Although Paul was appreciative for the generosity of the Philippians, he wanted them to know that the expression of his joy was not based on his material needs being met. His joy was the direct result of being content wherever he found himself in life, because of a secret he had learned.
Paul was content and his source of contentment was different from the cultural norm. Paul’s use of this word contentment seems to be a play on a word that was familiar and had an active meaning among those living within that culture. He knew because of Stoicism and its influence on the culture, that contentment was the ultimate goal. Stoicism was the pursuit to live above need and abundance in such a way as to be self-sufficient.
If we would be honest with ourselves, many of us desire to be in a place where life consists of having more than enough and never having to depend on anyone else. This was the life Paul was accustomed to before his Damascus road experience. He had been brought up in the lap of luxury, and to need something from others was unfamiliar to him as a young man.
The text reads, “I have learned to be content.” The Greek word for ‘have learned’ is, manthanō,man-than´-o; this word speaks of knowledge that has been gained or understood.
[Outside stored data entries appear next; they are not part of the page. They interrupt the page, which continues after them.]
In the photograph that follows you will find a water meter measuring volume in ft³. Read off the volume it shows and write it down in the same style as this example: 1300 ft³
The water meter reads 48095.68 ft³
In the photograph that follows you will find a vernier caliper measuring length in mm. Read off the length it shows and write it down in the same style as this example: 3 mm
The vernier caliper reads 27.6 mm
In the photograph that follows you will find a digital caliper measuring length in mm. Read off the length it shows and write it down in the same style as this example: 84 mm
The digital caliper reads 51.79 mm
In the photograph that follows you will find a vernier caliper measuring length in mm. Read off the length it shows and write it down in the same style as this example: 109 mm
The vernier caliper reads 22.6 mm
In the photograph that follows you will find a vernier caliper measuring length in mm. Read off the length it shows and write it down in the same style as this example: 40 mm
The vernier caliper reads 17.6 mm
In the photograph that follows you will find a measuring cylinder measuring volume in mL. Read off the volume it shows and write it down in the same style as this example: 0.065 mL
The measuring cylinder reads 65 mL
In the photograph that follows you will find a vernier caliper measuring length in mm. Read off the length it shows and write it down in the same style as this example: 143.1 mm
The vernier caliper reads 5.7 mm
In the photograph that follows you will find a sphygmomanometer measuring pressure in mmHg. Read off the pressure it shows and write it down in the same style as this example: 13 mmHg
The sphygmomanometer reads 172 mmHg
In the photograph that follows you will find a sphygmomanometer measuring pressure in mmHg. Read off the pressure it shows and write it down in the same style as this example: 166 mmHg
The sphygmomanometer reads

In Greek, it is also making reference to a new condition. This was a new way of life that Paul had to learn. This new way of life for Paul was a stark contrast between his former life and his new life. It is more than information learned or understood; but, is solearned that it has altered how he lives his life.
Remember: Learning in this passage is associated with application.
I recall while I was growing up that often I was confused by what I witnessed by those who were “well-learned” believers. Their behavior often times didn’t reflect the same measure of knowledge they boasted of knowing. As I got older, I realized the difference between having knowledge and being transformed by that knowledge.
I wonder how often we make our journey with the Lord more problematic than necessary because we are not ready to embrace the level of entering into a new way of life. This is a new life and we must learn to live it.
Question: Are you applying what you are learning for the sake of spiritual transformation? Or, is your learning primarily the gaining of information?
Believers and non-believers often share the same/similar interests. However, our source is the difference. The Stoic pursued a contentment that was rooted in being dependent on themselves; however, Paul’s contentment was rooted in being dependent on Christ.
Question: Is the source of your contentment, dependent on yourself or dependent on Christ?
Lord, as we learn your Word help us to apply it and let the transformation take place in our lives, Amen.